Denkmal aus Vollmond und Beton

Fieldwriter Gerhard Richter schreibt über ein verlassenes Sägewerk und wie die Natur es zurückerobert

von Gerhard Richter
6 Minuten
Moos wachsende Pflanzen auf einem Felsen [AI]

An der Straße nach Dossow steht auf der rechten Seite schräg und rostig ein Saurier von einer Straßenlaterne. Der Reflektor aus Blech erinnert an ein Ruderboot für Kinder. Die Lampe leuchtet seit Jahren nicht mehr. Aber sie markiert immer noch die Einfahrt zu einem verlassenen Sägewerk.
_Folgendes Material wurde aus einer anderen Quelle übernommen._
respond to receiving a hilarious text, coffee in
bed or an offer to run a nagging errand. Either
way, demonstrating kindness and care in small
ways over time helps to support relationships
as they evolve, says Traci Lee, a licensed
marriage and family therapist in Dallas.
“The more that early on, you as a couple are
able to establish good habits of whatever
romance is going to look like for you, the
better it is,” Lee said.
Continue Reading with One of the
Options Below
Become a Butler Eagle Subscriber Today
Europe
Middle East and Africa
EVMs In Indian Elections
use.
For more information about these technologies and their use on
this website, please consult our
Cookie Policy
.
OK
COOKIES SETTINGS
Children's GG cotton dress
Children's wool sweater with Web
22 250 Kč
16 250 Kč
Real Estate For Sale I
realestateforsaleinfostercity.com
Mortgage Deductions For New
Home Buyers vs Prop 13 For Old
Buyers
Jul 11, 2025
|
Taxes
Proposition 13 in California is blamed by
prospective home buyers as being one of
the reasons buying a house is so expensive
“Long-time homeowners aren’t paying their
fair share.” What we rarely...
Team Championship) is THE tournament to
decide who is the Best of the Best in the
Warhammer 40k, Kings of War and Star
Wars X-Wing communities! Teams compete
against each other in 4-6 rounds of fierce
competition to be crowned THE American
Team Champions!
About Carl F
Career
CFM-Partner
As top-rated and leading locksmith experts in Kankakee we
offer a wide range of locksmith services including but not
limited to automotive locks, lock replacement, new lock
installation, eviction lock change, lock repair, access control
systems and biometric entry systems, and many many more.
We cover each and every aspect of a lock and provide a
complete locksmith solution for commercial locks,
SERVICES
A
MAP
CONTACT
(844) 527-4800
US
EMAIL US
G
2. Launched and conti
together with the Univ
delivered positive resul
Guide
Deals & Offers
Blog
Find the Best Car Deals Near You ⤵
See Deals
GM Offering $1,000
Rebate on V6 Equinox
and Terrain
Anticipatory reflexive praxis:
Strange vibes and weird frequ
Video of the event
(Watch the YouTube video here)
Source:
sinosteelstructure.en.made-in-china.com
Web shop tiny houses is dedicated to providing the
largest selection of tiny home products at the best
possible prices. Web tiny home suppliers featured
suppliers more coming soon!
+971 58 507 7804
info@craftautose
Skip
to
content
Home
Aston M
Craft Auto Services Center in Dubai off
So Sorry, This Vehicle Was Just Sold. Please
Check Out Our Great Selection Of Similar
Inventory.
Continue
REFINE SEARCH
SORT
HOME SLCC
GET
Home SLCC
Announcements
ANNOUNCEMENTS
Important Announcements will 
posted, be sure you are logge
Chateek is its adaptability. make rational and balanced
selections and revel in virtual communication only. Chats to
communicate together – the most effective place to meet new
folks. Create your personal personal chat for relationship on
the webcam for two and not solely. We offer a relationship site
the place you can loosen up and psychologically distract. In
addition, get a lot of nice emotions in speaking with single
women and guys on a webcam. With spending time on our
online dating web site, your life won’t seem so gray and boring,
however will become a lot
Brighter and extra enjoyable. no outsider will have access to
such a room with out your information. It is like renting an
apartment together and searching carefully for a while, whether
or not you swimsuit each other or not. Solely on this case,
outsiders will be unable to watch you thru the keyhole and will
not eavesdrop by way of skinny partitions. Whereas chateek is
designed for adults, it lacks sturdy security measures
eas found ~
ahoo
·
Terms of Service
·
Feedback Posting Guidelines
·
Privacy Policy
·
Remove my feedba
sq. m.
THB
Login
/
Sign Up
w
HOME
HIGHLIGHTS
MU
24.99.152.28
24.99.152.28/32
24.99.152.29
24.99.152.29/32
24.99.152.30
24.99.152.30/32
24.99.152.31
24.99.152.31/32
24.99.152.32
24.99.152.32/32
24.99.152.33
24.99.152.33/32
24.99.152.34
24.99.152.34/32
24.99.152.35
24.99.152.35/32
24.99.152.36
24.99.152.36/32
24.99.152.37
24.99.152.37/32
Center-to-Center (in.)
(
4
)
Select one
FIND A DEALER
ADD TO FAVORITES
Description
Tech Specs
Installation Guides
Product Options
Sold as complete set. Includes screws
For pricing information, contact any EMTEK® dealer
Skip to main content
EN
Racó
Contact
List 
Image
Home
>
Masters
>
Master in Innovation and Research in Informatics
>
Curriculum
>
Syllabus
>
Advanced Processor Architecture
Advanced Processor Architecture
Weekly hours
Hier wurde früher Holz gelagert und gesägt – so jedenfalls wird es erzählt. Übrig geblieben ist eine Fläche aus Betonplatten. An der südwestlichen Ecke des Geländes steht ein Trafohaus. Der etwa zweistöckige Turm aus weißen Klinkersteinen steht kalt und leer. In seinem Inneren hütet er eine tempelhafte Stille. Sie wird gelegentlich von Metalldieben, Müllsündern und Vandalen zerstört. Weiße Scherben von Isolatoren liegen am Boden verstreut, ausgerissene Grasbüschel und ein zerbrochenes hölzernes Gestell, das so verrenkt daliegt, dass ich nicht mehr erkennen kann, ob es einmal eine Lampe war oder eine Garderobe.